In re Praleikas, 248 B.R. 140, 145 (Bankr. W.D.Mo. 2000). Similarly, the Court does not subscribe to the Debtor's position regarding his ex-wife. At the Hearing, the Debtor pointed out that he is obligated, under a decree of divorce, to hold his ex-wife harmless on the two mortgages encumbering his residence. And this circumstance, according to the Debtor, mitigates against any improper inference which may arise from his intention to reaffirm on these large debts.
To be sure, it can be agreed that financial obligations arising from a divorce are unique in character when compared to most other unsecured debts.

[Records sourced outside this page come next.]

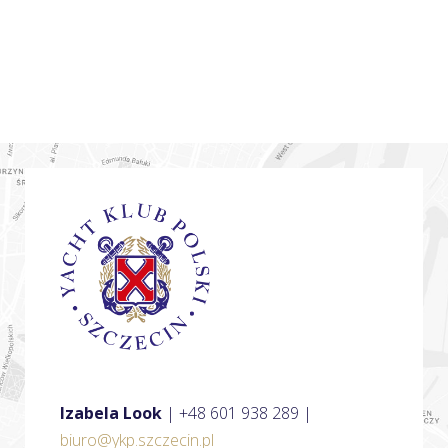
Zapoznałem się i akceptuję treść
regulaminu *
Zapisz się
Izabela Look
| +48 601 938 289 |
biuro@ykp.szczecin.pl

Prominently, such debts are usually nondischargeable, thereby making the debtor legally liable for the full amount of the marital debt regardless of whether other creditors receive payment on their claims. 11 U.S.C. §§ 523(a)(5)/(15). But as with the previous issue, regarding the potentiality of a low percentage Chapter 13 plan, the Court is again at an impasse as to why the existence of a nondischargeable debt should mitigate against a finding of abuse. In fact, it would seem quite odd to allow a debtor to use what Congress looked upon with disfavor — i.e., the nondischargeability of certain categories of debts — as bearing favorably for the debtor in a `totality of the circumstances' analysis under § 707(b)(3)(B).
It is recognized, as the Debtor also pointed out, that by not allowing this case to proceed under Chapter 7 of the Bankruptcy Code, the creditors holding the Debtor's mortgages may look to his ex-wife for the payment of these debts. However, this is a risk the Debtor's ex-wife assumed when she became liable for the mortgages. And under this type of circumstance, this Court has observed that it is not "this Court's function to extract parties . . . from the consequences of their actions." Id. Instead, this Court pointed out that it is under a duty to do, according to the provisions of the Bankruptcy Code, equal justice to all creditors, not just one. In re Glenn, 345 B.R. 831, 837 (Bankr. N.D.Ohio 2006).
Based then on the above discussion, it is the finding of this Court that, under the `totality of the circumstances,' the filing of this case by the Debtor constituted an abuse for purposes of § 707(b)(3). Accordingly, unless the Debtor voluntarily converts this case, the Court is bound to promptly enter an order of dismissal pursuant to § 707(b)(1). In reaching the conclusions found herein, the Court has considered all of the evidence, exhibits and arguments of counsel, regardless of whether or not they are specifically referred to in this Decision.
Accordingly, it is
ORDERED that the Clerk, United States Bankruptcy Court, is directed to prepare for presentation to the Court an order of dismissal under 11 U.S.C. § 707(b)(1) if, at the opening of business on December 17, 2007, this case is still proceeding under Chapter 7 of the United States Bankruptcy Code.
IT IS FURTHER ORDERED that, subject to the Debtor's election to convert this case, the Motion of the United States Trustee to Dismiss under 11 U.S.C. § 707(b)(1) and § 707(b)(3), be, and is hereby, GRANTED.